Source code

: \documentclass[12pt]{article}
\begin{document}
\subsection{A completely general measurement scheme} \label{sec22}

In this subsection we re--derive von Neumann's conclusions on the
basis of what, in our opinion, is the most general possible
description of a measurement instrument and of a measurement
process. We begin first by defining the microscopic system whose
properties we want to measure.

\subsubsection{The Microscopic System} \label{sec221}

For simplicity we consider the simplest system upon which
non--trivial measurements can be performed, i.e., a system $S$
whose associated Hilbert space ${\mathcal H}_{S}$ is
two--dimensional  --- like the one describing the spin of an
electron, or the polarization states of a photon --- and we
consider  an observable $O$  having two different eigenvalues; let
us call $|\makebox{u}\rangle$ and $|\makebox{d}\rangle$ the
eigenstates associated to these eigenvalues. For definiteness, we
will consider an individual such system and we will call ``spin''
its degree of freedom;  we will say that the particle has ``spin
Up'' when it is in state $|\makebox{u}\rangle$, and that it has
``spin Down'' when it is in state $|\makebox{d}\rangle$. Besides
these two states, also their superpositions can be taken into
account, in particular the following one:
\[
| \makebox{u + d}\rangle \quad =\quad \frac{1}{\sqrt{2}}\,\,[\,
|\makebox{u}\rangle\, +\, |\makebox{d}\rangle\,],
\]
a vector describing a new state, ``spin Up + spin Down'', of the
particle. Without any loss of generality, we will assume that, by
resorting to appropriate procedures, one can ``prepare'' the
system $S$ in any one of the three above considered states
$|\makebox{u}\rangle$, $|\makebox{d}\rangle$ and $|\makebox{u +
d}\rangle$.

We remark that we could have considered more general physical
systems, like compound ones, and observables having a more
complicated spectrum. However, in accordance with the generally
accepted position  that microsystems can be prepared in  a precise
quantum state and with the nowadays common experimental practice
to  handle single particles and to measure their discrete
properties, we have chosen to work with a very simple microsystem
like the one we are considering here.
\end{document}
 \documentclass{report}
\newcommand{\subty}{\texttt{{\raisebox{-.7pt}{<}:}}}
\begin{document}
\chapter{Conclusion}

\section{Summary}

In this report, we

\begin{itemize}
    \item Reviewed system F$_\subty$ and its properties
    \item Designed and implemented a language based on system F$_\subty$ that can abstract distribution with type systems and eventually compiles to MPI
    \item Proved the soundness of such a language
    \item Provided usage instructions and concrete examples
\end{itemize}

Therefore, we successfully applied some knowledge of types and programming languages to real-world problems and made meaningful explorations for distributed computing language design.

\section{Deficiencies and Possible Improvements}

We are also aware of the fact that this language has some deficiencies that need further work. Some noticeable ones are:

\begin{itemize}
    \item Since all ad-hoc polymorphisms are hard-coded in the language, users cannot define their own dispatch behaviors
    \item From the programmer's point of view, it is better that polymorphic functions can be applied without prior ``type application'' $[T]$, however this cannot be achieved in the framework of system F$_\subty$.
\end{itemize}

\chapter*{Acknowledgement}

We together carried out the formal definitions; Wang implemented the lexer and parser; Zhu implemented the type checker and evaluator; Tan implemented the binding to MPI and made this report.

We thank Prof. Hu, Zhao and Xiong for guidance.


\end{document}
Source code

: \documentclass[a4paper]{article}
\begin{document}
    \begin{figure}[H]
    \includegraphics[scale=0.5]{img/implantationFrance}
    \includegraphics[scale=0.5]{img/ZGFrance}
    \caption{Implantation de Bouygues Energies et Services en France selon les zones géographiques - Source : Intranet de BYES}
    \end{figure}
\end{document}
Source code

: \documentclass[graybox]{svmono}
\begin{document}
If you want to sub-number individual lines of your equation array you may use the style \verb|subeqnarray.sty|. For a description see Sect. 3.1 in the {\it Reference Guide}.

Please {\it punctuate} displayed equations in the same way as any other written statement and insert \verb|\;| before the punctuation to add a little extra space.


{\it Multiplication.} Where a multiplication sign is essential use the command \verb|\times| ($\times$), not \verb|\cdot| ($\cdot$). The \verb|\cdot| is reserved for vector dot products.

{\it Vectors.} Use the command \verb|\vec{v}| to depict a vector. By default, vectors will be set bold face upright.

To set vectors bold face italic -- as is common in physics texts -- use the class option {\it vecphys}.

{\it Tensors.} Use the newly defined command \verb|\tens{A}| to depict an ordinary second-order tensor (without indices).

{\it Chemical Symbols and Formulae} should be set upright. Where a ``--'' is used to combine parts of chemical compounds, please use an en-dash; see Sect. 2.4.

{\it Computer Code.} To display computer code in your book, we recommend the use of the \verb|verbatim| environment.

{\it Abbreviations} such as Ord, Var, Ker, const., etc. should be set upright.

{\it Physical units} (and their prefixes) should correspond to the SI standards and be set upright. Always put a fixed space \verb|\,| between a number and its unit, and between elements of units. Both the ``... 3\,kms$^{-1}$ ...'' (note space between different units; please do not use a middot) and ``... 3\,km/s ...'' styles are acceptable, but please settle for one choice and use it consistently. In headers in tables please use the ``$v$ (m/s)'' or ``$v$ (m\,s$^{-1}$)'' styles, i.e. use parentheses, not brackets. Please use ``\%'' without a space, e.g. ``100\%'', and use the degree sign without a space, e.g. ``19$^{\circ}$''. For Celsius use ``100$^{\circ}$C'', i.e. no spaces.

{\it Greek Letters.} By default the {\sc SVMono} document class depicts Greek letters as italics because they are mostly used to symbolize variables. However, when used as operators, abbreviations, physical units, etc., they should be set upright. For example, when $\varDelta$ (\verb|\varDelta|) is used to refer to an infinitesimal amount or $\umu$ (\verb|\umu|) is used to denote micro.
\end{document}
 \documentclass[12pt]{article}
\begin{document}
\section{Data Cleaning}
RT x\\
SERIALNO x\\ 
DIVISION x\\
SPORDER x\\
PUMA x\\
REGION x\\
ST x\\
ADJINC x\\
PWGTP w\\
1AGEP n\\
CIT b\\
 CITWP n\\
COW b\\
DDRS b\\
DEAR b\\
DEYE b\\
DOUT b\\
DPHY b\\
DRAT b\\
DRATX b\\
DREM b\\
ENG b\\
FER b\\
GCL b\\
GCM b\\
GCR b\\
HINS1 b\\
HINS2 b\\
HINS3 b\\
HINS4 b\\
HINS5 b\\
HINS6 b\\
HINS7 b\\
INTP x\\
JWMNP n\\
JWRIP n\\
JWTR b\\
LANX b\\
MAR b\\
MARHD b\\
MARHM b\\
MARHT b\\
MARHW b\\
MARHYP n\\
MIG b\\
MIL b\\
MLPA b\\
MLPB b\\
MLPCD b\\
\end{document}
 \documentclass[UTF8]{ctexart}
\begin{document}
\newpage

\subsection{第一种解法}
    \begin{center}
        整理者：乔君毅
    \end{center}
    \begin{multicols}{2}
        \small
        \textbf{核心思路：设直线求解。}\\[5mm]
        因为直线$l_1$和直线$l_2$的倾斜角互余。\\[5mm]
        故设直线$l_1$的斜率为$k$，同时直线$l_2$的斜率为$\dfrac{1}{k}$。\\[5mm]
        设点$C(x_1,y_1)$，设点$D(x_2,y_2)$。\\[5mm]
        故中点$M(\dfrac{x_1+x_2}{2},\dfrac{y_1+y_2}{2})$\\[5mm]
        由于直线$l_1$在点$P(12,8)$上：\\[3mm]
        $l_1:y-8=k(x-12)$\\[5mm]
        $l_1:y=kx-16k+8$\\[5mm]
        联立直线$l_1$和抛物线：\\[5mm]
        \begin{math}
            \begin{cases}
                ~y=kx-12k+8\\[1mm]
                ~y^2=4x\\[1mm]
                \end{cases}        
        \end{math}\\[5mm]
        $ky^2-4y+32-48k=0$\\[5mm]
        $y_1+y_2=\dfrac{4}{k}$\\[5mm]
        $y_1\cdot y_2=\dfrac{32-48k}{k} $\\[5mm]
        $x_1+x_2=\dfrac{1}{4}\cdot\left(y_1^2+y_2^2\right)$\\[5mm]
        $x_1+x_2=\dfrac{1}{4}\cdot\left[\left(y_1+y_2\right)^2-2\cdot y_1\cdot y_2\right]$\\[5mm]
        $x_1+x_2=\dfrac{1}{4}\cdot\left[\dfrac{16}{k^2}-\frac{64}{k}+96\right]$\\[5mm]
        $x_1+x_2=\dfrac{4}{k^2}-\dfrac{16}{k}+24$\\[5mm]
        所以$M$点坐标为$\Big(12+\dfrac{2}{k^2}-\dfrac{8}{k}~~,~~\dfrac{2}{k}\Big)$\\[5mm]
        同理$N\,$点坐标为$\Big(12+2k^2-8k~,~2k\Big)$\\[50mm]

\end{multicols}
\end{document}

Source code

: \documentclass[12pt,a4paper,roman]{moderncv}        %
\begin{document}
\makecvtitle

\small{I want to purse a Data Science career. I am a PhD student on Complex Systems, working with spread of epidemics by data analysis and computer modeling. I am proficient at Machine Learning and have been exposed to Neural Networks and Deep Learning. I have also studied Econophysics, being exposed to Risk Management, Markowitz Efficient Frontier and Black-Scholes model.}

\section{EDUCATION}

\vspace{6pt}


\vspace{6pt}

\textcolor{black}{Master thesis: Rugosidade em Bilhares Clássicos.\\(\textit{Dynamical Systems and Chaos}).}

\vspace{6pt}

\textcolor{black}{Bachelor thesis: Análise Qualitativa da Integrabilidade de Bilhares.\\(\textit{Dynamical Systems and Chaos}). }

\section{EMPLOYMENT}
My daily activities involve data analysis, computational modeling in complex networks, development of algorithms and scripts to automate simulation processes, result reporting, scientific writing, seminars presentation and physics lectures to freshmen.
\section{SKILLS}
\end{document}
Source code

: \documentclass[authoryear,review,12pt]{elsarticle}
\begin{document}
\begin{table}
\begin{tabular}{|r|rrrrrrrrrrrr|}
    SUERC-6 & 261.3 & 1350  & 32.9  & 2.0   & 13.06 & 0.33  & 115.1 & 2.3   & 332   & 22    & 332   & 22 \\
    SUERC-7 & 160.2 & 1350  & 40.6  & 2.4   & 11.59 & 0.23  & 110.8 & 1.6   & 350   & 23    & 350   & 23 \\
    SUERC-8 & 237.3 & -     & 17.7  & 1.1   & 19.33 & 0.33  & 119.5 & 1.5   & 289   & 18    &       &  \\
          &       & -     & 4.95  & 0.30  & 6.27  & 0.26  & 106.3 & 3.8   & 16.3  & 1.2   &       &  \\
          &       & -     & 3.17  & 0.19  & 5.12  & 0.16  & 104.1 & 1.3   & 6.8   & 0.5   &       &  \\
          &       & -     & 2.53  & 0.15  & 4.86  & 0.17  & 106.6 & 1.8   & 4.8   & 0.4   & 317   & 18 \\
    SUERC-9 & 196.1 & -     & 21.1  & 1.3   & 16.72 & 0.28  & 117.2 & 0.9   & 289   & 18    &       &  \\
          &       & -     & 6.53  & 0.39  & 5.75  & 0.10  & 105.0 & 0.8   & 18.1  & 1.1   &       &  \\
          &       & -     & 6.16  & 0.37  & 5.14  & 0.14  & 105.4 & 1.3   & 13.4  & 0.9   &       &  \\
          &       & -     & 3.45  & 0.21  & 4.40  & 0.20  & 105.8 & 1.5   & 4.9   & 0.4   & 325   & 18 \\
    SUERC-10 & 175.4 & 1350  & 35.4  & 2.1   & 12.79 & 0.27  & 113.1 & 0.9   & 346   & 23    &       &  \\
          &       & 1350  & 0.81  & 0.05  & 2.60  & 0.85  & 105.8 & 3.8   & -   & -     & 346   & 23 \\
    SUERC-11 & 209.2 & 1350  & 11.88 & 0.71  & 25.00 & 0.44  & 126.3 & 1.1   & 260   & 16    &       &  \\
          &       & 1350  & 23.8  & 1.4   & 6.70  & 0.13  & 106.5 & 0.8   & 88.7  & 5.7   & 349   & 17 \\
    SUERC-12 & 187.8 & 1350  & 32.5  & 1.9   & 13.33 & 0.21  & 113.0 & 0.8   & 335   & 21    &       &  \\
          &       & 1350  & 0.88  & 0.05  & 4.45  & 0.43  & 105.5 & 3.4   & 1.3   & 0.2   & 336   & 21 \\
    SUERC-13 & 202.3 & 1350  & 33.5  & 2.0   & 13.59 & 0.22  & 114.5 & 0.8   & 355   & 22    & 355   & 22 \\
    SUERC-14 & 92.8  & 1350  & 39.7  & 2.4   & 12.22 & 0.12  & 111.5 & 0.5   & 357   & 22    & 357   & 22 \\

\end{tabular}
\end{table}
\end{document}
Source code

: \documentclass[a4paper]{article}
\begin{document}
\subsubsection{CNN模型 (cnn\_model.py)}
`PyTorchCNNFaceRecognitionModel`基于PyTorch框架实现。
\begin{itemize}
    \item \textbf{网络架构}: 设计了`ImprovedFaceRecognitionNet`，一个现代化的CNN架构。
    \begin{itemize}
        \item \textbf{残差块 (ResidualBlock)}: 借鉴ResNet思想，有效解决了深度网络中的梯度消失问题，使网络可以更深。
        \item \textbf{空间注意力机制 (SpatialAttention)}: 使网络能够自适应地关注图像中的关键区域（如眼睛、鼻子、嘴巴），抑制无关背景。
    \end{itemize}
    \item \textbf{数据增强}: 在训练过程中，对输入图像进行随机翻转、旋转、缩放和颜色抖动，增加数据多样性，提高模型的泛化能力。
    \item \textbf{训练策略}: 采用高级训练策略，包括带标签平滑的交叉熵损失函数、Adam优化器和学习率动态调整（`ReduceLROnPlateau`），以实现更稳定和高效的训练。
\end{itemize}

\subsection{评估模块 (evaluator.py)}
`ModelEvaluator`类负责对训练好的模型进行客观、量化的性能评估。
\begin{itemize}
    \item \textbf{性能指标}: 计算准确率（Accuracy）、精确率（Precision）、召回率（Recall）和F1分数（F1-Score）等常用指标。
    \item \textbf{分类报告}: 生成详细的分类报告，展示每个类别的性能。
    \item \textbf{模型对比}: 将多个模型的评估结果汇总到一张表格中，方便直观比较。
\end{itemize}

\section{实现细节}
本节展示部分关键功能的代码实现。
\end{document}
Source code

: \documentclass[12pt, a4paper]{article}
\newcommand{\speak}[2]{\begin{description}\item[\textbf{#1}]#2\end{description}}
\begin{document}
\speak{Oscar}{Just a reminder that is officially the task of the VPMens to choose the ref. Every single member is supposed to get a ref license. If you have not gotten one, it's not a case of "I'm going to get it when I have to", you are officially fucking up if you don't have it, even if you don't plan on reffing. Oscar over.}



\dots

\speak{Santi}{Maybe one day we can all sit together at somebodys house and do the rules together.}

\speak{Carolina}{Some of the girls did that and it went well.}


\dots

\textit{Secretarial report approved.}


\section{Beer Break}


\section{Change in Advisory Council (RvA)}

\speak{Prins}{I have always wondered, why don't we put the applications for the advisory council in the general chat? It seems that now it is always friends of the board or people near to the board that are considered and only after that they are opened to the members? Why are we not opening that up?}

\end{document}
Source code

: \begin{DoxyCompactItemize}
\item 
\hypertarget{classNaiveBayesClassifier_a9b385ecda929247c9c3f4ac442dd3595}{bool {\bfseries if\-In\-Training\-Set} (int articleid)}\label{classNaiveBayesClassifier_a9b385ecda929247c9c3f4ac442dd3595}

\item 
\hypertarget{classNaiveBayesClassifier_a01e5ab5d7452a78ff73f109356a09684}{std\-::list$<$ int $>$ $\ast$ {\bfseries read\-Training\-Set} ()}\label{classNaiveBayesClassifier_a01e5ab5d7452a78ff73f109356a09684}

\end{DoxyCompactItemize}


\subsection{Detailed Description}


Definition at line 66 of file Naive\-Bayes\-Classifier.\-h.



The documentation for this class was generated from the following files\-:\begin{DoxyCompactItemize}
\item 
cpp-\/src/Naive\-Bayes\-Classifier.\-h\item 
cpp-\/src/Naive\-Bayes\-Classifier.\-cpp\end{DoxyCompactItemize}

## EXERCISE DESCRIPTION
Among the lines above, which ones hold the string "left"? Show them.

## RESULT BELOW
        $x_1+x_2=\dfrac{1}{4}\cdot\left(y_1^2+y_2^2\right)$\\[5mm]
        $x_1+x_2=\dfrac{1}{4}\cdot\left[\left(y_1+y_2\right)^2-2\cdot y_1\cdot y_2\right]$\\[5mm]
        $x_1+x_2=\dfrac{1}{4}\cdot\left[\dfrac{16}{k^2}-\frac{64}{k}+96\right]$\\[5mm]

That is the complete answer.